“We can't rely on federal help, he writes. We are classical data driven, into behavioral economics. His advice: Select persons who will be leaders in your community. Every community should have mentors for upcoming leaders. Start early in their education. We need entrepreneurs and innovators. There must be both growing in each local community. And there must be high energy in the workplace. Everyone has a role to play. Let's watch the school system and its high school graduation rate so we can achieve a 60 percent high school graduation rate. Everybody must participate.
“The book is an easy read and it contains international surveys. For example, among the top 25 nations in economic growth, we are No. 1, with China in second place, Japan in third, Germany fourth, France fifth. He has a list of “to dos” to maintain that place. I didn't read the whole thing because not all of what he writes applies to nonprofit organizations, but there are some strategies we can use and some good points he makes. Some questions he poses I can pose. He says to ask, “What do I do best every day?” We need feedback — both staff and boss. We should feel that at work my opinion does matter.

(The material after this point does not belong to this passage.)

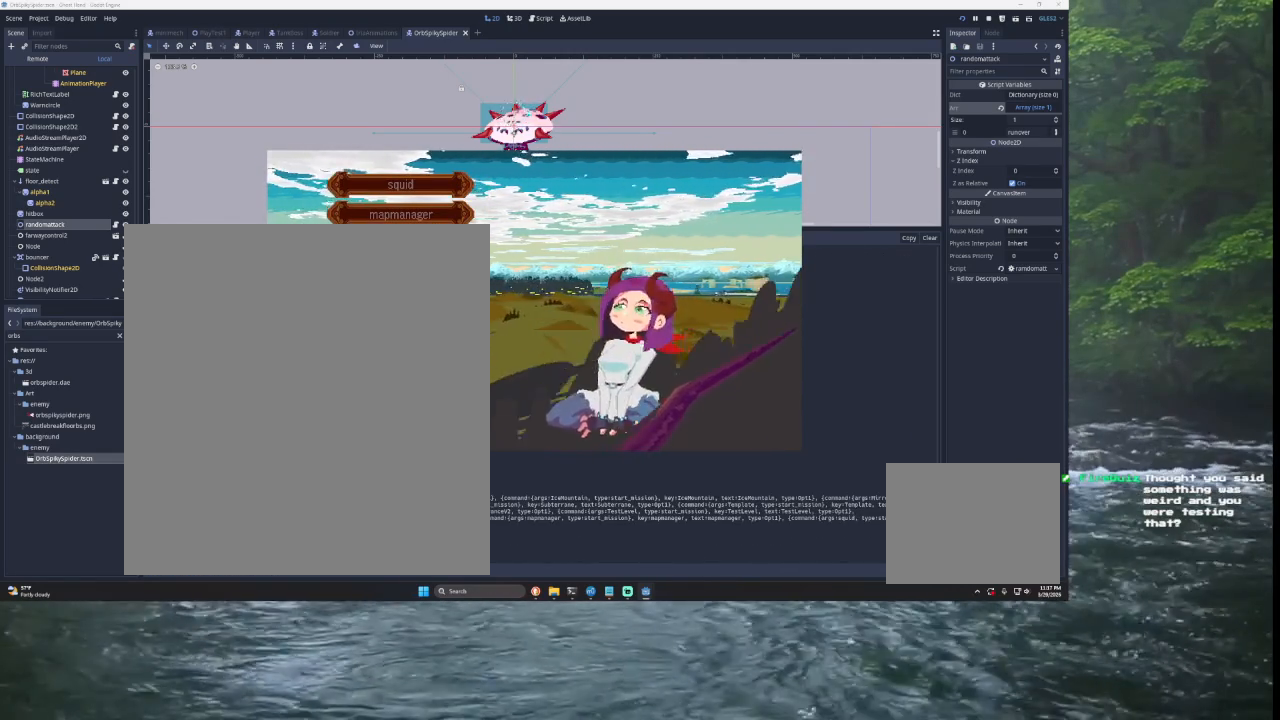
{"buttons": [], "left_stick": "center", "right_stick": "center", "events": [[67, "left_stick", "center"], [267, "left_stick", "up"], [400, "left_stick", "center"]]}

Leadership matters. There is role modeling for the staff, and there should be a drive for teamwork. I am a firm believer in growing talent within. Ours intentionally is a diversified board, and members are urged to get involved. One does not have to accept everything, but we must help children to be ready to learn. We are not a baby-sitting center. We have to dream big and we want the children to dream big.
“I recently received a gift — a subscription to Vanity Fair, and I read it from cover to cover. It is entertaining and covers many controversial issues — and I am thoroughly enjoying it.”